### Exercise instructions
A – In the thread on Christian marriage tips, how long have Loving's parents been married?
B – Transcribe the stretch of the thread on Christian marriage tips that opens with "I am not engaged" and closes with "LucieLoo12 (Aug 14, 2012)".
C – Write the next part of the thread on Christian marriage tips, picking up right after its final line.

### Text under study
______________________________
# Tips for Successful Christian Marriages



## Loving (Aug 14, 2012)

Good day ladies,

I am not engaged yet but have been dating for a little while now and my SO and I have been discussing marriage for some time. We both love God and each other very much and are committed to each other.  We also know that marriage is a whole different ball game from dating. 

I see so many marriages on a whole which are failing BUT there are many that are successful. My parents for example have been married for 35 years. I have seen the highs and lows of their marriage but they stuck through it all. I know the most important factor in their marriage is their faith in God, coupled with love and commitment. They are from a different age though....they are in their late 50s and early 60s. 

I need some tips for this 'generation'. What are your tips for a successful Christian marriage?


----------



## LucieLoo12 (Aug 14, 2012)

Well I am not married........

But I have alot of successful marriages that surround me, so I will share what they do and things they share with me

1). Love God more than yall love each other
2). Praying, fasting, studying the word together
3). Love is not based on a "feeling". He may iritate you or vice versa but just because that happens does not mean he doesn't love you or vice versa.
4). Before you get married, sit down with your pastor and discuss EVERYTHING. Put everything on the table including goals, kids, jobs etc, then line it up with the word of God. I know in marriage there are surprises but somethings can be avoided ahead of time.
5). As a woman, submit to your husband. I know in 2012 "Independent Woman" Era that is shunned away from, but the bible speaks about being submissive. Submissive doesnt mean doormat. But be willing to let your husband lead you and your household. Let him be able to be a man. Support your husband. Wives are help meets, we are there to assist them in their walk with God, not make it difficult.
6). Compromise! Compromise Compromise! You wont win every decision or argument. But that's the thing, it's not about winning, but it's about you and your husband being a team, being one as the bible states..Expect hard times, you are bringing two people together and you are making them ONE. It won't be easy, but just remember a disagreement does not mean the love is not there
7). Go in with the mind that divorce is not a option. It is until death do you part. 
8). Don't tell everyone all your business in your marriage.

9). *And it's bolded because it's the most important one. Everything you ever learned about marriage from the world, Tv, books, movies, your own thoughts,family, friends..any "wordly" wisdom, throw it out the window.  And tell yourself, I will order my marriage strictly by the word of God..*


Soooo...once again I know I am not married, so it may not hold any weight, but this is the godly advice I have been given


----------



## Galadriel (Aug 14, 2012)
______________________________
### Information shown
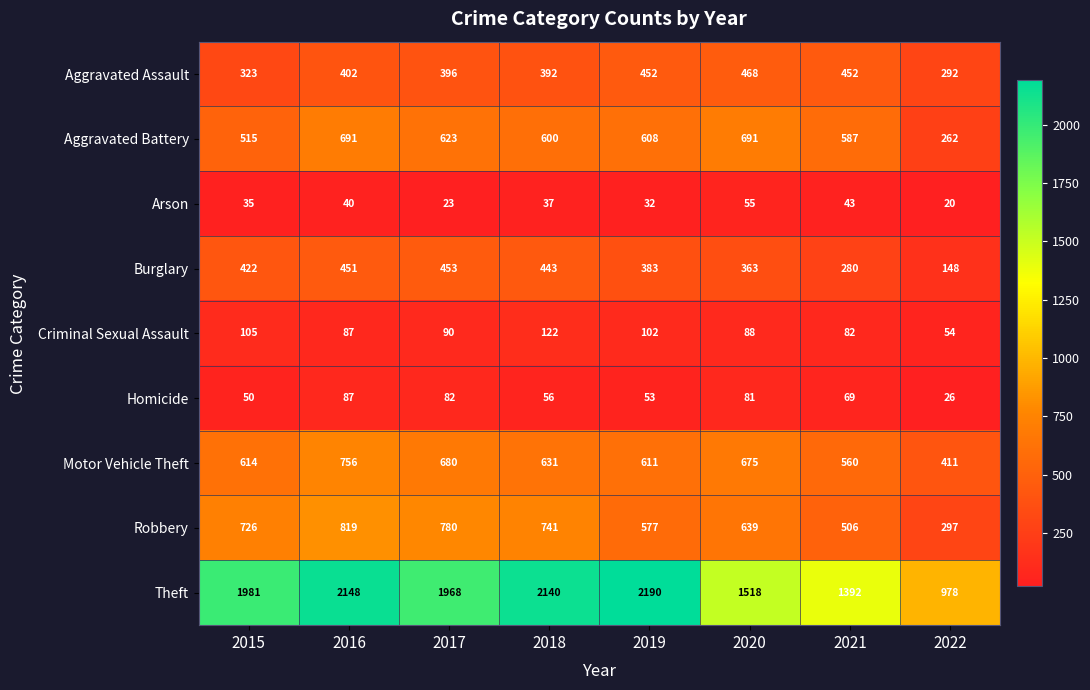

What is the greatest value displayed?

2190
______________________________
### Answers for each item
A – 35 years.

B –
I am not engaged yet but have been dating for a little while now and my SO and I have been discussing marriage for some time. We both love God and each other very much and are committed to each other.  We also know that marriage is a whole different ball game from dating. 

I see so many marriages on a whole which are failing BUT there are many that are successful. My parents for example have been married for 35 years. I have seen the highs and lows of their marriage but they stuck through it all. I know the most important factor in their marriage is their faith in God, coupled with love and commitment. They are from a different age though....they are in their late 50s and early 60s. 

I need some tips for this 'generation'. What are your tips for a successful Christian marriage?


----------



## LucieLoo12 (Aug 14, 2012)

C –
Hi Loving 

I've been married 8 years. LucieLoo gave some great advice up top.

I would also add:

1) Don't underestimate communication. Men and women do not think alike and a simple misunderstanding could (unnecessarily) turn into a huge argument simply b/c you never thought to voice/express your feelings and communicate.

2) I agree with centering your marriage on God and His will for your lives. Pray together.

3) Don't try to involve 3rd parties when you have a disagreement/argument. It's a recipe for drama.

4) Go to premarital counseling, and be open about discussing everything from child-rearing to household chores and finances.


----------



## Shimmie (Aug 14, 2012)

I tagged Laela, Nice & Wavy, mrselle, Health&hair28 

Adding:  Supergirl


----------



## Loving (Aug 14, 2012)

Thanks ladies! Keep them coming!


----------



## naturalgyrl5199 (Aug 14, 2012)

LucieLoo12 said:


> Well I am not married........
> 
> But I have alot of successful marriages that surround me, so I will share what they do and things they share with me
> 
> ...


 
Wise words.

Happily married 5 years. We do all this. We do a Daniel fast together every January. 

And yes, your words carry a lot of weight. Married or not, wisdom is wisdom.


----------



## naturalgyrl5199 (Aug 14, 2012)

Galadriel said:


> Hi @Loving
> 
> I've been married 8 years. LucieLoo gave some great advice up top.
> 
> ...


 
Our pre-marital counseling was serious but hilarious. Best thing we ever did. And we did group classes before the wedding. We learned that our relationship was very mature compared to what other couples were struggling with.


----------



## LucieLoo12 (Aug 14, 2012)

naturalgyrl5199 said:


> Our pre-marital counseling was serious but hilarious. Best thing we ever did. And we did group classes before the wedding. We learned that our relationship was very mature compared to what other couples were struggling with.


 
It's a requirement through our church to get pre-martial classes.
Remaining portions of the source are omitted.